The idea is for the student to figure out some things for themselves. To have those moments of clarity. The simple fact that pieces are free to move about on the board, but can not retreat off it, has far reaching consequences and defines the game.

RussBell

The point is not whether there are other aspects of chess that are important.  Of course there are.  However, the point of contention in this discussion is whether study of tactics is unimportant.  

llama44
wheelsofconfusion wrote:
llama44 wrote:

There are many good things solving tactics does. Obviously tactical patterns, but it also improves your calculation (both visualization ability and analysis habits).

There's good reason that almost every coach will recommend tactics to almost any player.

But consider that some people solve 1000s of tactics without improving.

Why do you think that is?

That's my main question to you. OPs case is unordinary, and pat answers like "study tactics," IMO, misses the bigger picture.


Why is my case unordinary?

 

Quite often I feel like I have chess developmental or learning disorder.

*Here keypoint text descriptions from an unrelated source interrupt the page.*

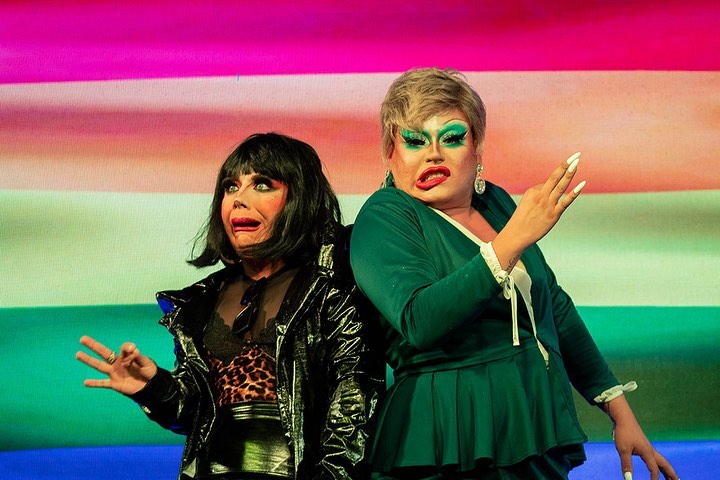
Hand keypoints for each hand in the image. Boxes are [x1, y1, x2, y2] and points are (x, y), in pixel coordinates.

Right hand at [76, 335, 156, 395]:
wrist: (150, 386)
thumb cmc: (149, 372)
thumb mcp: (146, 363)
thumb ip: (138, 356)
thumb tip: (133, 349)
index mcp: (126, 357)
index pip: (123, 349)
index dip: (128, 349)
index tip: (134, 350)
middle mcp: (117, 363)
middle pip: (103, 353)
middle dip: (93, 346)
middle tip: (82, 339)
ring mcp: (114, 373)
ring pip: (99, 366)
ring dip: (88, 360)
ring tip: (78, 354)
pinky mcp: (114, 384)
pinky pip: (102, 383)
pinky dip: (94, 383)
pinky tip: (85, 382)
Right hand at [493, 152, 585, 268]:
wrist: (516, 235)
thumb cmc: (521, 221)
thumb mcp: (526, 205)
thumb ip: (539, 198)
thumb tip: (551, 194)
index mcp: (532, 191)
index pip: (546, 184)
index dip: (549, 189)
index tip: (543, 201)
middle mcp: (540, 195)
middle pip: (554, 177)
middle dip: (565, 165)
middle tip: (575, 155)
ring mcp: (548, 204)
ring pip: (561, 186)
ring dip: (569, 173)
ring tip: (577, 163)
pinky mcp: (554, 214)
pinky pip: (566, 201)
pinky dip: (575, 193)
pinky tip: (582, 184)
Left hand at [606, 396, 679, 479]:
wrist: (622, 417)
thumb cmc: (623, 432)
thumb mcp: (622, 450)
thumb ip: (626, 465)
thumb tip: (628, 479)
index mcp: (647, 452)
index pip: (654, 469)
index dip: (654, 479)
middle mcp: (650, 450)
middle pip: (665, 465)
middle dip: (671, 475)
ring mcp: (648, 447)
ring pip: (661, 461)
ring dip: (667, 470)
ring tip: (672, 478)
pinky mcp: (644, 444)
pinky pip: (655, 457)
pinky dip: (660, 464)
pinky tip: (656, 465)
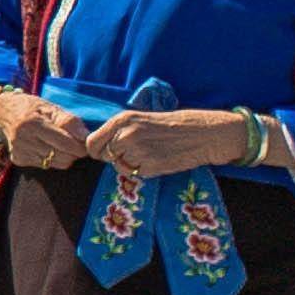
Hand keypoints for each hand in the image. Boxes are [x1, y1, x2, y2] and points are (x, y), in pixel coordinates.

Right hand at [0, 91, 92, 168]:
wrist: (2, 111)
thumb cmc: (31, 107)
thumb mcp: (52, 108)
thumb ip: (70, 121)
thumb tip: (86, 137)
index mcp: (32, 124)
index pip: (66, 144)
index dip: (81, 146)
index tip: (84, 142)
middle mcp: (23, 140)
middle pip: (63, 157)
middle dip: (74, 152)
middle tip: (74, 142)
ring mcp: (19, 151)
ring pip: (56, 163)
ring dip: (64, 156)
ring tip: (60, 143)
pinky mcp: (18, 160)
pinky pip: (46, 165)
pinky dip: (51, 158)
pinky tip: (45, 146)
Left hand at [85, 107, 263, 178]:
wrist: (203, 133)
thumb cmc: (170, 125)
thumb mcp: (140, 119)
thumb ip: (118, 130)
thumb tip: (97, 146)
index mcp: (122, 120)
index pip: (92, 142)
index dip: (96, 150)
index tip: (104, 153)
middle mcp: (126, 134)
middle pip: (104, 156)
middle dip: (114, 158)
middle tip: (132, 153)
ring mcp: (138, 151)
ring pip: (120, 166)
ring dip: (130, 164)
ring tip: (150, 153)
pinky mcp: (150, 166)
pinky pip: (136, 174)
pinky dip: (144, 171)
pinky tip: (158, 160)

I have a cousin who is very smart. More than one standardized intelligence test put him over the 99th percentile, he speaks many languages, plays many instruments, has a great memory... and just talking to him is enough to give you the impression you're talking to a pretty smart dude.

But he's god awful at chess. Just terrible.

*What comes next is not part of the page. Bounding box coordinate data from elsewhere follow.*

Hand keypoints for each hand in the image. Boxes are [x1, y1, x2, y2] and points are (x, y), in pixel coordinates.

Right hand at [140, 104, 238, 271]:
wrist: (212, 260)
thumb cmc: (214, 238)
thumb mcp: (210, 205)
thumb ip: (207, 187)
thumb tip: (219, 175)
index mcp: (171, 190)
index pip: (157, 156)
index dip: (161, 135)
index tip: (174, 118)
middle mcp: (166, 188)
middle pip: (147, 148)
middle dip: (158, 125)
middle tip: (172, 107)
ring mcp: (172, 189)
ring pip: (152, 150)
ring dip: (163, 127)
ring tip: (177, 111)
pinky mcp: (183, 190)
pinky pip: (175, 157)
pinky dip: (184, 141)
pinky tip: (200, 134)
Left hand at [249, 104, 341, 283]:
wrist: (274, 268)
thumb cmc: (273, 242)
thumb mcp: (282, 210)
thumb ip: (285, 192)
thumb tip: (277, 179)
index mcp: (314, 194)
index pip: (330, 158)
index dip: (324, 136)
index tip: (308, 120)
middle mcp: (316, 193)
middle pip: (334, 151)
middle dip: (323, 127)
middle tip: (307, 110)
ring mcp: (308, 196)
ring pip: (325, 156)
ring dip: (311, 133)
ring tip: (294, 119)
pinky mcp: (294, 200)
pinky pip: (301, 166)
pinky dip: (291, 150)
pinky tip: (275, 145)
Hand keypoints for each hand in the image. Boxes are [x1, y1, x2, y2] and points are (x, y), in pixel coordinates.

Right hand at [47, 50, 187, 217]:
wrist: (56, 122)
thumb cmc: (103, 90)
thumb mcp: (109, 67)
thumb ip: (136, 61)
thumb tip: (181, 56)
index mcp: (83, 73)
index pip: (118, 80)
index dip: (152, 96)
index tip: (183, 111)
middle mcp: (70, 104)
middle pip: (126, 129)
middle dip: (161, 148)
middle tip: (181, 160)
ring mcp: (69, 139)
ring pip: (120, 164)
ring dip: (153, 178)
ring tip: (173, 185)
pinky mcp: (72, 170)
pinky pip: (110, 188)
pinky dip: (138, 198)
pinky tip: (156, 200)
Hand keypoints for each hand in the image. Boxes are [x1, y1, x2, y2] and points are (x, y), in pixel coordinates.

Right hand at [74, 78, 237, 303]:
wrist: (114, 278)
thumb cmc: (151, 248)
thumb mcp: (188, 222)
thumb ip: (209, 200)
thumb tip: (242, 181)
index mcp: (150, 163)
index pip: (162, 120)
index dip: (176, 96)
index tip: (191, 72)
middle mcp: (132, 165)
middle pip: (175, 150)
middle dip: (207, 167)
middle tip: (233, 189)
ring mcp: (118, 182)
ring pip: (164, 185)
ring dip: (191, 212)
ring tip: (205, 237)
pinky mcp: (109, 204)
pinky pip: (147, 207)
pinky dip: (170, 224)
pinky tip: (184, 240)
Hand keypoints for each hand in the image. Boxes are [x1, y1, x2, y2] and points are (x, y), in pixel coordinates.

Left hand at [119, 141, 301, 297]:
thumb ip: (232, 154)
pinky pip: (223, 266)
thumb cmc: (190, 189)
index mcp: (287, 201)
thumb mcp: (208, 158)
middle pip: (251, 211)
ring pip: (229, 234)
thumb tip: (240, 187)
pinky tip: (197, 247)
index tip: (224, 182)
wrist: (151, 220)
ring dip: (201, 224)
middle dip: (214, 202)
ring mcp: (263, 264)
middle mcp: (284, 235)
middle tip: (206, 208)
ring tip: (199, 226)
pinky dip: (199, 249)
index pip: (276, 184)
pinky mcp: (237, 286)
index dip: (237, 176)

Different people have different ways of thinking. What goes on in your head while learning or playing chess isn't guaranteed to be the same as when someone else is doing it. And I think that's partly why some people seem to improve preposterously fast, and some don't really improve at all. The natural way they think is either really good or bad for chess.

So to answer your question, I say it's unordinary because I think most people would move past 600 even though they don't do any studying (books, videos, tactics, etc) simply by playing a lot. That doesn't mean you can't improve, but I do think it means an advice giver should stop and think about what may or may not be useful for you.

I think tactics will be very useful to you! But maybe not at this exact moment. We all started out in chess by doing the things I talked about. Even great players, when they were beginners, were putting all their energy into trying to see if their move was safe to make... and they often failed. Oh darn, that bishop was hiding in the corner and now I lost my queen. But they kept playing and eventually their hard work paid off, and they stopped (99.99% of the time) playing moves that immediately lost a pawn or other piece (at least in long games).